Residents in Palisades Bowl were awakened to a fire Tuesday night. A homeless couple is believed to have set a fire in the park’s fire pit and then intentionally fanned the flames with chemicals from the pool house.
According to a report sent to Circling the News Thursday morning, “Residents who saw the 8-ft. high flames that were close to the clubhouse called security, police and the fire department.” The person said the couple were passed out on top of a table and were arrested once the police arrived and the fire extinguished.
The Bowl is one of three low-to-moderate income areas in the Palisades and the fire could have destroyed 176 affordable units. Just south is Tahitian Terrace, which also provides 156 units of affordable housing.
The two mobile home sites are located just north of Temescal Canyon across PCH from Will Rogers Beach. They back up to the Asilomar Bluffs and with a wind, the fire would have gone straight up the bluffs to the homes along Asilomar.
A Palisades Bowl resident Jon Brown told a CBS2 News reporter, “These houses are so close together. The way that they’re built is different, so one of these houses catches on fire and we’re looking at devastation here.”
Pacific Palisades, framed by mountains on one side and the ocean on another, has some of the highest real estate prices in California. But, thanks to the two mobile home parks and Casa Gateway, at the base of the Highlands, retirees, artists and teachers can afford to live here, too.
The people living in the Bowl have had to fight to keep their homes.
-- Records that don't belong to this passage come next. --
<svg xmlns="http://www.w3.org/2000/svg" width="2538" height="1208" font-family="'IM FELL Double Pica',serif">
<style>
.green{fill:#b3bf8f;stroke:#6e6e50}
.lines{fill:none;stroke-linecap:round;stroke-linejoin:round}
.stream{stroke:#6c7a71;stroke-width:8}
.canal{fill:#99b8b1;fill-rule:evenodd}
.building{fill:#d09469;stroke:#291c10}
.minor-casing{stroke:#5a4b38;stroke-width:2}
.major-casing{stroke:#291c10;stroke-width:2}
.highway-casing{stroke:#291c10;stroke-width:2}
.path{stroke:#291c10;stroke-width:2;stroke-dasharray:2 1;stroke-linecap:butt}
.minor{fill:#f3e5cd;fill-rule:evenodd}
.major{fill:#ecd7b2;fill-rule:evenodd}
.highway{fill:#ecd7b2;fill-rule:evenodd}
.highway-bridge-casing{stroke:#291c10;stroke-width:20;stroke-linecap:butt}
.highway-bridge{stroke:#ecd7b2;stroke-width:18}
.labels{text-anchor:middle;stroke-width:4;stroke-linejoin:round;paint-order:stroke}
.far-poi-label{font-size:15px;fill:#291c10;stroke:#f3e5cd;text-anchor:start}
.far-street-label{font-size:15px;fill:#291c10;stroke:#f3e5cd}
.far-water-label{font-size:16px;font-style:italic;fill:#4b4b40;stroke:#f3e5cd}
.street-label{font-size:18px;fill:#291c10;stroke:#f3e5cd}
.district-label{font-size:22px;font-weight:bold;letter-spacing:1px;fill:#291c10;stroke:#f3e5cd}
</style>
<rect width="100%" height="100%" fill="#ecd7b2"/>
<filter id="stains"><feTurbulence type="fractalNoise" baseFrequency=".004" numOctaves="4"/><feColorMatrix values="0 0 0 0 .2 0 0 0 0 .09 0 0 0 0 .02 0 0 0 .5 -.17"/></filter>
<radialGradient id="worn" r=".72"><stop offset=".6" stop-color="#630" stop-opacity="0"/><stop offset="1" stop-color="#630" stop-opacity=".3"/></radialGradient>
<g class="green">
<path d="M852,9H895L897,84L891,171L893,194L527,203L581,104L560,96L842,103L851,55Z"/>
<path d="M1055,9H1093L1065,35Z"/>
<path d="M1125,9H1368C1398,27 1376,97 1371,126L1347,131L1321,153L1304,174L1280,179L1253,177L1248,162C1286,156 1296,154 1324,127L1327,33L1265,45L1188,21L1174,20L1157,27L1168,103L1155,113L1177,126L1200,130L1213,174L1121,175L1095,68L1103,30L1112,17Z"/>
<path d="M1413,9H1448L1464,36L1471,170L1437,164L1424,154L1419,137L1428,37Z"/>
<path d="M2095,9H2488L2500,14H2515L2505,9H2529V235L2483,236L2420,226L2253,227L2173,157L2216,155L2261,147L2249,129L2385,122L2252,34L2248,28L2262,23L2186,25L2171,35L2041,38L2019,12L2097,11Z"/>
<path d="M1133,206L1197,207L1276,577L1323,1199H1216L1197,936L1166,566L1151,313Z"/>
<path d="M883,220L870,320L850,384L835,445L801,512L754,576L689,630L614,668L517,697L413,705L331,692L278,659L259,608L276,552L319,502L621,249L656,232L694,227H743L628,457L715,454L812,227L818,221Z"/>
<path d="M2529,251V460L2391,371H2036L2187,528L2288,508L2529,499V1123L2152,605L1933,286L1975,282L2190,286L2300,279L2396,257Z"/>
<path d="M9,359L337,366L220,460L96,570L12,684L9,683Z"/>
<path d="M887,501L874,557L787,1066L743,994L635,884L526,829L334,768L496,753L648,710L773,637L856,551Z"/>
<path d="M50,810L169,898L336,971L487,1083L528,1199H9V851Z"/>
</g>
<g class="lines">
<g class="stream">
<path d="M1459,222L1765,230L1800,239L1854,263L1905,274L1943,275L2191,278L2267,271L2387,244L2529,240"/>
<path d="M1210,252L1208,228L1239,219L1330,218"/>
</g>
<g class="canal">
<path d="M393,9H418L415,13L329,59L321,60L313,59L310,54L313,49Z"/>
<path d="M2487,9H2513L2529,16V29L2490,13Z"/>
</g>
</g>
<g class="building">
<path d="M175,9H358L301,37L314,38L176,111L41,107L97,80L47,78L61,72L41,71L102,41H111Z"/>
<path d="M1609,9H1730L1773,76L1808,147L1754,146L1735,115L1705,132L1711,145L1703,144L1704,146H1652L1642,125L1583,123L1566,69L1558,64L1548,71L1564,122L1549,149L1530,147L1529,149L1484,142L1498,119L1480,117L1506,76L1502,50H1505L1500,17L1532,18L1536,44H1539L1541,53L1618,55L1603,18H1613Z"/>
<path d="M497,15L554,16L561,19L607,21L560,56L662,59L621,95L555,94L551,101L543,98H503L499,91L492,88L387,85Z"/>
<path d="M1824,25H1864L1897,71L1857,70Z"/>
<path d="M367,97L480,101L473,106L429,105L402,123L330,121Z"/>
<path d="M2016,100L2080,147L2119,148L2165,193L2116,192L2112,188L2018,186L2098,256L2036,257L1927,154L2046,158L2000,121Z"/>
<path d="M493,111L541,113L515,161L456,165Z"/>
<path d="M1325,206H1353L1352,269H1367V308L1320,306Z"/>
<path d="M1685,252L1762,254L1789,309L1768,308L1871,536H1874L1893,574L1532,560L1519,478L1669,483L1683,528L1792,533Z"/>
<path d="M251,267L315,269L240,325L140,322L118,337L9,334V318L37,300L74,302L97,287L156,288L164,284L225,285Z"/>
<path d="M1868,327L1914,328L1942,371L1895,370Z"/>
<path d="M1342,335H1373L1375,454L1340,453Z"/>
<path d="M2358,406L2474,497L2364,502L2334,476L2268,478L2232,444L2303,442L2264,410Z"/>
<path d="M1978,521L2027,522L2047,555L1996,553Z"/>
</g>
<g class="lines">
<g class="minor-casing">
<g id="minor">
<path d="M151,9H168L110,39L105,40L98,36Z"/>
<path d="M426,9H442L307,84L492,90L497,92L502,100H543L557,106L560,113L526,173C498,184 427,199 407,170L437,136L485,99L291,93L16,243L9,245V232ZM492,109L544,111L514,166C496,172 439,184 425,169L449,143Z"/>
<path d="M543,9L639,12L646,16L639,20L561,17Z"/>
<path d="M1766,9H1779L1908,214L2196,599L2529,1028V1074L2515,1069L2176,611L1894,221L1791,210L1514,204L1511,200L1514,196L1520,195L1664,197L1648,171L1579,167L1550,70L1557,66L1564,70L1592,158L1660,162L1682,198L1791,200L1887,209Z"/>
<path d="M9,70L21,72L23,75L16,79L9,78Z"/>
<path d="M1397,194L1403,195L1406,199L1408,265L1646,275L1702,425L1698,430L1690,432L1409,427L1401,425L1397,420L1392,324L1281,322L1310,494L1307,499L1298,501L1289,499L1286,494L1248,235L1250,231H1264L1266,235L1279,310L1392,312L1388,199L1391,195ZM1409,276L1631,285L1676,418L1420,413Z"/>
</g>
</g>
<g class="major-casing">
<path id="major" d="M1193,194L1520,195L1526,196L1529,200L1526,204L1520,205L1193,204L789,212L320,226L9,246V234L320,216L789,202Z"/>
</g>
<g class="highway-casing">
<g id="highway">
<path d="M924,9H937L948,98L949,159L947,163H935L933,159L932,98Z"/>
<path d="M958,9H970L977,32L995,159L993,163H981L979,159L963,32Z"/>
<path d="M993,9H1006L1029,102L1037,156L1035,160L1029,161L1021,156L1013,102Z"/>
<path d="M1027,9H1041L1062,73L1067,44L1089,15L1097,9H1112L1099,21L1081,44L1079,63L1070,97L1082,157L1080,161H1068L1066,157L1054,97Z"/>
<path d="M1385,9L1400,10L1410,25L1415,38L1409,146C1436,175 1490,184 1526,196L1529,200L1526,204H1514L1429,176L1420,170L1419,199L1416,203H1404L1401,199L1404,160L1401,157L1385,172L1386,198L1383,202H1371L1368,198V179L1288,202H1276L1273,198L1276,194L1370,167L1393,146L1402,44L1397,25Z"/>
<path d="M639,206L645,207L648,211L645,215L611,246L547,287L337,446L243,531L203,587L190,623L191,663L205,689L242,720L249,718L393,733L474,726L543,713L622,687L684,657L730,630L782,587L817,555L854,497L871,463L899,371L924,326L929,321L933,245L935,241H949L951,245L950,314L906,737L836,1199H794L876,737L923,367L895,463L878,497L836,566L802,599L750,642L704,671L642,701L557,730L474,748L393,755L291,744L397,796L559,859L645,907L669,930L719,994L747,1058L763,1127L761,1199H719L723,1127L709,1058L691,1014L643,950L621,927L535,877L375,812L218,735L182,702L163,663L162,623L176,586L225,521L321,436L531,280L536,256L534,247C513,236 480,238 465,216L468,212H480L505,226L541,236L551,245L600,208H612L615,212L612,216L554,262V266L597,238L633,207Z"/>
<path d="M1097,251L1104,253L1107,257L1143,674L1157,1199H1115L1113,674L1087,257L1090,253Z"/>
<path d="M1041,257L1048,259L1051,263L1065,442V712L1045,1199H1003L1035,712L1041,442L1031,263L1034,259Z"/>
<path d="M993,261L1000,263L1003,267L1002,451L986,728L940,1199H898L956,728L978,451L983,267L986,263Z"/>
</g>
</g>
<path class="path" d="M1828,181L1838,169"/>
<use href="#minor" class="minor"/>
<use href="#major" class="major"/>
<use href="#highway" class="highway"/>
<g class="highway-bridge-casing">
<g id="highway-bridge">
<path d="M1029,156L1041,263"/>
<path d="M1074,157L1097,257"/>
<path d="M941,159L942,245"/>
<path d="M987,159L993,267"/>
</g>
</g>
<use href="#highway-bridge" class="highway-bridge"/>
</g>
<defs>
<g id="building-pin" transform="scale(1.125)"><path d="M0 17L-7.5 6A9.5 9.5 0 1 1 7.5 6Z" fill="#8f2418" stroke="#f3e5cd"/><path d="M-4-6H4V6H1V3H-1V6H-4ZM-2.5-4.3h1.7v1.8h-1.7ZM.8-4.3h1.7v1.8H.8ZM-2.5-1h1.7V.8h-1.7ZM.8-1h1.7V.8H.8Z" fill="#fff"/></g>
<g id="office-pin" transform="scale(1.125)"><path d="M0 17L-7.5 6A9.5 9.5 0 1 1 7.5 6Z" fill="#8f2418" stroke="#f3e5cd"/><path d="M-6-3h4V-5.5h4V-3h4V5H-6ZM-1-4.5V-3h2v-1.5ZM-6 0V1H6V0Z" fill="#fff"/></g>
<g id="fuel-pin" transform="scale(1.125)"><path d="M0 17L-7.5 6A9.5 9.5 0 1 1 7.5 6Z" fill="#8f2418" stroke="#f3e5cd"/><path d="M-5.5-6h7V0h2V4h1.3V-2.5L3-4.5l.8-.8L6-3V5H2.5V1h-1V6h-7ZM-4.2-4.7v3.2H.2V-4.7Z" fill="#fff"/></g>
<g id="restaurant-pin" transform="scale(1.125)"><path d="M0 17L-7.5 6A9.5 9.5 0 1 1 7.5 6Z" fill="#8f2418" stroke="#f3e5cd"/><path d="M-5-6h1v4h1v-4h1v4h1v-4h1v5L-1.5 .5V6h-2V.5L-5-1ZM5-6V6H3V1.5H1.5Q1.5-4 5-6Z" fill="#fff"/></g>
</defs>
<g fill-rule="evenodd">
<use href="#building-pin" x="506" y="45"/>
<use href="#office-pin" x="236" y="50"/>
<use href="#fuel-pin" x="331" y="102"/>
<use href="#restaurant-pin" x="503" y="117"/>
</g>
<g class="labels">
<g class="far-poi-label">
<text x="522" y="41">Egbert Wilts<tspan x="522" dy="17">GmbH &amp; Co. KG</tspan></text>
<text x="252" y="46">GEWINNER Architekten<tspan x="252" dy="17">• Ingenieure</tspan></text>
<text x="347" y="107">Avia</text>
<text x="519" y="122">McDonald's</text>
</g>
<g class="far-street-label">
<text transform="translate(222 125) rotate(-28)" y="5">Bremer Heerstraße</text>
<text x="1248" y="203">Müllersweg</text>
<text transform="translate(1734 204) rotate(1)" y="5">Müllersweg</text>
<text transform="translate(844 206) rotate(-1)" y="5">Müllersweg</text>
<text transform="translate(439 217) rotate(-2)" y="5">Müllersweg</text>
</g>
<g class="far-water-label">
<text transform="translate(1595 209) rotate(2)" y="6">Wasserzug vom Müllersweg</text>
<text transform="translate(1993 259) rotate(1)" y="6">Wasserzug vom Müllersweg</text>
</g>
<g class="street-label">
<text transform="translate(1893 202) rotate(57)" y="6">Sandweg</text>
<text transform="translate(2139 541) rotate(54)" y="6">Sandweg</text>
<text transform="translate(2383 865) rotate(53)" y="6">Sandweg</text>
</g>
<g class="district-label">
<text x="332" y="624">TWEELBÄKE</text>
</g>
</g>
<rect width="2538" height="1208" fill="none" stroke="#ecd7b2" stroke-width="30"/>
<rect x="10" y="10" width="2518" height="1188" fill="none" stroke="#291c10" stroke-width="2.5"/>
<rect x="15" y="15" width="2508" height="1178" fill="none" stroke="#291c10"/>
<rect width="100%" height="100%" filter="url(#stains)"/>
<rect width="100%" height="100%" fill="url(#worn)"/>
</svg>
Periodically, owners or developers see the beauty of living across from the beach, and try to find ways to maximize their income, which means taking out the units and replacing them.
In an earlier CTN story, it was noted that Eddie Biggs, the owner of the Bowl, was sued by residents, when he tried to convert the mobile home court into condo conversions. We wrote that Biggs , “conceded during his testimony that he made multiple misrepresentations to his former residents and made misrepresentations in order to get them to remove their homes so that he could build a new, luxurious Pacific Palisades Resort Homes development in Pacific Palisades and reap revenues of $170 million,” attorney Brown wrote in a summary on behalf of the plaintiffs. “His plans for the new resort community included replacing older homes and residents with mostly two-story luxury cottages valued at $1 million each in the 170-home community.”
A court ruling in August 2010 said that the Mello Act, enacted in 1981, should keep the Bowl as it was envisioned—to preserve availability of low-income housing in the coastal Zone.
The land is owned by a private owner, the residents own their homes and pay rent on the land, which is under rent-control. The Board of Rent Stabilization determines, annually, if there is to be a rent increase, which is generally about three percent, keeping it affordable.
The CBS News report said that “According to a recent investigation, 54% of the fires the Los Angeles Fire Department responds to are started by people experiencing homelessness.”
The irony is that this homeless fire could have put nearly 300 people in the adjoining mobile home parks on the street, too.
Circling the News contacted Palisades Temporary Senior Lead Officer Brian Espin and West L.A. Division Captain Jonathan Tom to find out if the couple starting the fire were arrested, and if they were released or being held on bail.
Espin responded in a June 18 email, “Officers advised suspects of trespassing and after discussing with LAFD, determined it was not arson. Suspects were question and released. No arrests were made.”